Aside from the 13.1 mark of the race, mile 20 was another BIG milestone. I was actually excited for mile 20 of this race. I knew once 20 hit, I could start picking up my pace and hit it hard to the finish. And when I still felt good at 20, I knew I was going to have a great day. I actually said to myself multiple times – “F the wall!!”
The support in the Bronx was pretty great. Everyone was cheering and yelling and was there to get the runners to the finish line. There were also some pretty great spectator signs.
When we left the Bronx and hit 5th Avenue, I knew it was time to get serious and focus on the finish. Only 5 more miles and I was done.
Mile 23 is when shit got real. I was starting to really hurt. My ass was ON FIRE (remember the pain in my butt, yeah still there), I had to take my inhaler AGAIN and I just wanted to be done. This is when having my name on my tank was the best decision ever. Everyone in the crowds was yelling “Go Ali!” and supporting me.
When I turned into Central Park at mile 24, I knew the race was coming to an end. At this point I was thinking, “one foot in front of the other. keep on moving. you can do it”.
At mile 25, I saw Ramsey and Sarah again. I struggled to wave to them and couldn’t really say anything back. I was hurting so bad. But I knew I was still keeping a strong pace and on track for a huge PR.
“Keep on going, you are almost done”
ouch ouch ouch ouch
I wore my 2012 bib on my back.
GET ME TO THE FINISH.
Turning onto Central Park South was another huge moment. I knew I had one more turn and then the finish would be there. I saw my watch beep Mile 26 (my Garmin was off about .4 from the real mile markers due to all the weaving I had done) and couldn’t believe my split – 7:16. I was booking it, and even though I hurt I was still staying focused and very strong. It was great to see that I was going faster than I had thought.
Right after mile 26, with my Boston Strong temp tattoo on my arm.
As we turned back into the park, I started giving it everything I had. I pumped my arms like I never have before and had quite the
mean face determined face going on.
I saw that finish and had my eye on the prize. I ran harder than I could have imagined possible to get my body across the finish.
I think this was right before the finish line.
And then I was done, and promptly hit my watch.
Holy crap. 3:21.
AHHHHHHHHHHHHHHHHHHHHHHH I DID IT!!!!!!!
As soon as I could think straight, I got out my phone and texted Ramsey. This conversation makes giggle and also makes me emotional. I was so tired I couldn’t even text a sentence. But I wanted him to know I was happy, and I was alive. I think he figured it out. (and yes, he is the most supportive soon-to-be-husband ever).

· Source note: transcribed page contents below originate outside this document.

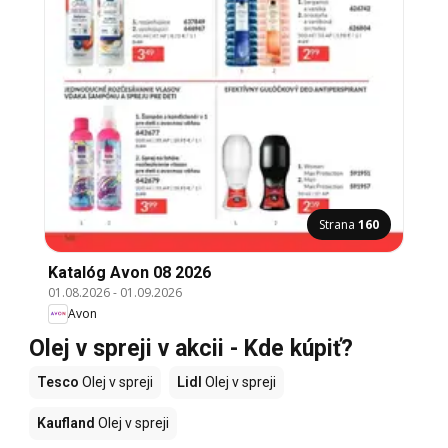
Strana
160
Katalóg Avon 08 2026
01.08.2026
-
01.09.2026
Avon
Olej v spreji v akcii - Kde kúpiť?
Tesco
Olej v spreji
Lidl
Olej v spreji
Kaufland
Olej v spreji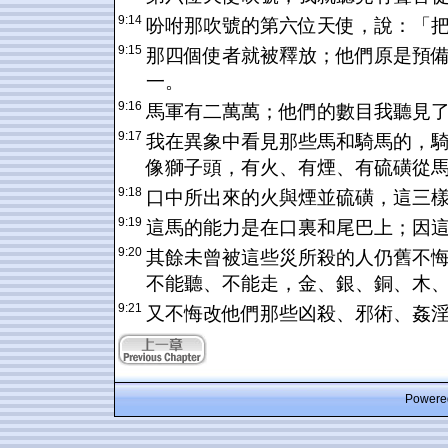
9:14
吩咐那吹號的第六位天使，說：「
9:15
那四個使者就被釋放；他們原是預
一。
9:16
馬軍有二萬萬；他們的數目我聽見
9:17
我在異象中看見那些馬和騎馬的，
像獅子頭，有火、有煙、有硫磺從
9:18
口中所出來的火與煙並硫磺，這三
9:19
這馬的能力是在口裏和尾巴上；因
9:20
其餘未曾被這些災所殺的人仍舊不
不能聽、不能走，金、銀、銅、木
9:21
又不悔改他們那些凶殺、邪術、姦
Powered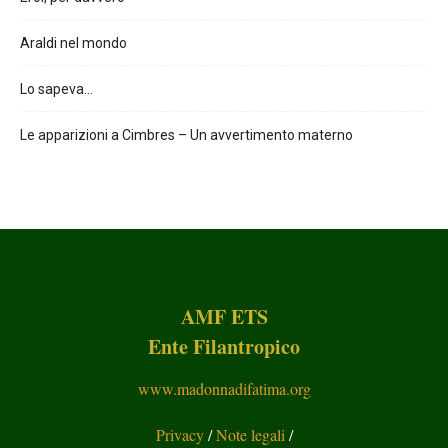
Araldi nel mondo
Lo sapeva…
Le apparizioni a Cimbres – Un avvertimento materno
AMF ETS
Ente Filantropico
www.madonnadifatima.org
Privacy
/
Note legali
/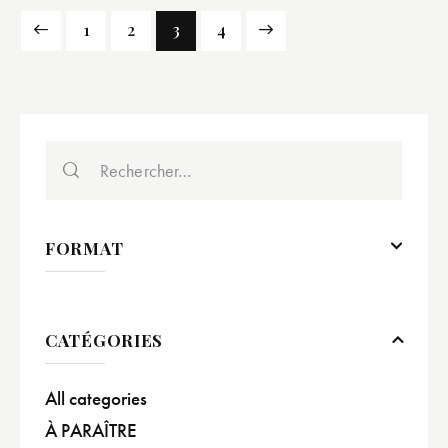
1
2
→
3
4
FORMAT
CATÉGORIES
All categories
À PARAÎTRE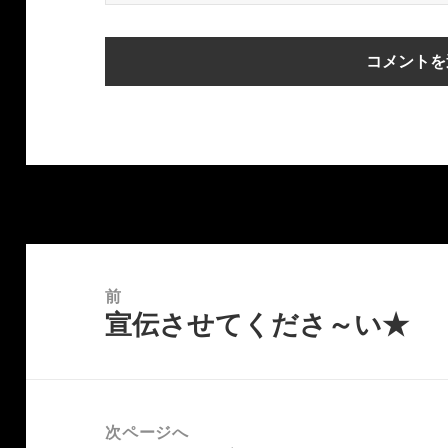
投
稿
前
宣伝させてくださ～い★
ナ
前
ビ
の
ゲ
投
ー
稿:
次ページへ
シ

This makes me smile and I realize it is so sappy.
Then I called my parents. As soon as my Mom picked up the phone, I started crying. I told her I did it and she said, “I know you did! We are so proud right now!!!” Then she told me that my Dad and her were shocked at how perfect and smart I ran the race. My Dad got on the phone and swooned over my negative splits. Negative splits are ALWAYS a reason to celebrate!
As I hobbled through the park to the family meet up (longest walk EVER!!!) I called Stacy and Nicole to tell them I was ok and that I was so happy.
Seeing Ramsey and Sarah at the family meet up was amazing. They hugged me and helped me put on my warm clothes. Then we posed for a few pics before
limping hopping onto the Subway.
As I reflect on this race I am still in total awe that it worked out so perfectly. I did not let my booty pain slow me down, and I didn’t let my asthma mess me up either. I knew I had a good training and was capable of running great on Sunday, but an 11 minute PR and a 3:21 were not expected. I really couldn’t be happier or more excited. This also means that I get to go back to Boston in 2015!!
The NYC marathon should be on everyone’s “bucket list” and I hope to go back and experience this race again. A huge thank you to all the supporters (near and far) for all the love. I felt it the whole time!